Inkombank never got the license. But it was not until Republic National Bank turned the tables on Gurfinkel by filing a suspicious-transactions report on the extraordinary Russian cash flows through its bank to the Bank of New York in the summer of 1998 that anyone at Hamilton's respected house paid attention to what was going on. And it was not until last month, when the New York Times reported that an investigation was in progress, that the U.S. woke up to some ugly truths about Russia. With the bank's cooperation, the Feds are on the trail of at least $4.2 billion that may have flowed through these accounts.

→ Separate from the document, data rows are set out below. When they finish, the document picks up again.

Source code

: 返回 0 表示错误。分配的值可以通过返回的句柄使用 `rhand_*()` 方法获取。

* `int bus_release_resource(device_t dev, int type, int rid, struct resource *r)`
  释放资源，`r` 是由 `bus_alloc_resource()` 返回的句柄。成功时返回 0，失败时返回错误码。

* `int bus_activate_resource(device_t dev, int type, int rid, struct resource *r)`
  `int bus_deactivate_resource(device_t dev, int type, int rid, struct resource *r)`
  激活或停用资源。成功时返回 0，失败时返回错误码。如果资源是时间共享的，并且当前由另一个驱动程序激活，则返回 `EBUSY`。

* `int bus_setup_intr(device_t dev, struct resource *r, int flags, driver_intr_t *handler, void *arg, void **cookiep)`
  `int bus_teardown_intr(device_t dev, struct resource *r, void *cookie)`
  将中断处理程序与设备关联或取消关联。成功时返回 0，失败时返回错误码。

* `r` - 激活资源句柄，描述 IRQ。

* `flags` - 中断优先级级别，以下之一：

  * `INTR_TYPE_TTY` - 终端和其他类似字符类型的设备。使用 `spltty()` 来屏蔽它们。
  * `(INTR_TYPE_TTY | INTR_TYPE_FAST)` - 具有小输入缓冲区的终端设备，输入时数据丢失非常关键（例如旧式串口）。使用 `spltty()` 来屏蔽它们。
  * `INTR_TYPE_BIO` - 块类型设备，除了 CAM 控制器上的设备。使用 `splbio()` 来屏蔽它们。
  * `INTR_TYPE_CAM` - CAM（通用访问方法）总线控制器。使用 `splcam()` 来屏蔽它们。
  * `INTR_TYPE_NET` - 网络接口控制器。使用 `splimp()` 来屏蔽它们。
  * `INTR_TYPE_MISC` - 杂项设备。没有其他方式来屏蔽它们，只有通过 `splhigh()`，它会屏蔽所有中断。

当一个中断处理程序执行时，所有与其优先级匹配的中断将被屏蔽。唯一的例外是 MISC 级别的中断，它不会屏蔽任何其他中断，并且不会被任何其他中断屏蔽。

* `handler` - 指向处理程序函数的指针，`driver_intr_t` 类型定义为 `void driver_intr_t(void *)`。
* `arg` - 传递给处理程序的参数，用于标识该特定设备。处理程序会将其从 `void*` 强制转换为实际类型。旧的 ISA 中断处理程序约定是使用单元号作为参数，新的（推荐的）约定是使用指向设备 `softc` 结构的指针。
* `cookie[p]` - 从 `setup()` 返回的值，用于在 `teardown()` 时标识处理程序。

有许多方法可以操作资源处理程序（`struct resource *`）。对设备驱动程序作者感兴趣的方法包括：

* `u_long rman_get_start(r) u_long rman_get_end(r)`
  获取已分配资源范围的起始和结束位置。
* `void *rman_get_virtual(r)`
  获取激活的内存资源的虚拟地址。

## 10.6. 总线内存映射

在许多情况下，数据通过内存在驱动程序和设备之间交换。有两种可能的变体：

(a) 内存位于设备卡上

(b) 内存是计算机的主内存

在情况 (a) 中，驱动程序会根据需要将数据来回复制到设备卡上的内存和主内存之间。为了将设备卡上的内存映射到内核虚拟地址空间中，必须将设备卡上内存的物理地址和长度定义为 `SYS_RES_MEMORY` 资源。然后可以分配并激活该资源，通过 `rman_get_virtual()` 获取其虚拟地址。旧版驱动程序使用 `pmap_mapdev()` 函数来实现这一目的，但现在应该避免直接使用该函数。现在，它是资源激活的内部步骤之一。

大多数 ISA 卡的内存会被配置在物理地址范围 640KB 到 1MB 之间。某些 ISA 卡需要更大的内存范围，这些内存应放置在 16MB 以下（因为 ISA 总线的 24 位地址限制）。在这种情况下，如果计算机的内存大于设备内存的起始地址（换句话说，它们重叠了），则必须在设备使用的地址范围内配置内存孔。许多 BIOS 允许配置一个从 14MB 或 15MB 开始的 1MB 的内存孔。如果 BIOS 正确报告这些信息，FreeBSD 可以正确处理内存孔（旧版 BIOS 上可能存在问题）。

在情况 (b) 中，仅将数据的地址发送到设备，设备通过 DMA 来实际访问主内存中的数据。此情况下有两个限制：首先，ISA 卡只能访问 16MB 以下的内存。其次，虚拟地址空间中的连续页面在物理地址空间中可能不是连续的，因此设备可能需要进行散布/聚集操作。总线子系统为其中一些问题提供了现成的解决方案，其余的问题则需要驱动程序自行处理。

The Bank of New York irregularity is only one on a list of scandals, involving alleged money laundering, mob operations and corruption in high places, that are suddenly in the spotlight. The stories are old news in Moscow, where the highway robbery that has stripped the country of assets and enriched a handful of crony capitalists has been going on ever since "reform" arrived in 1991. An impoverished, disillusioned populace long ago lost its capacity for outrage. With bombs exploding around their country, looming war in the Caucasus and rumors of a political crisis to worry about, Russians have written off the money scandals as dirty business as usual. But in the U.S. the corruption seems to symbolize reform gone wrong, a wholesale failure of Russia to transform itself into a working free-market democracy. And as the partisan Campaign 2000 machinery in Washington revs up, what better rallying cry for challengers than "Who lost Russia?"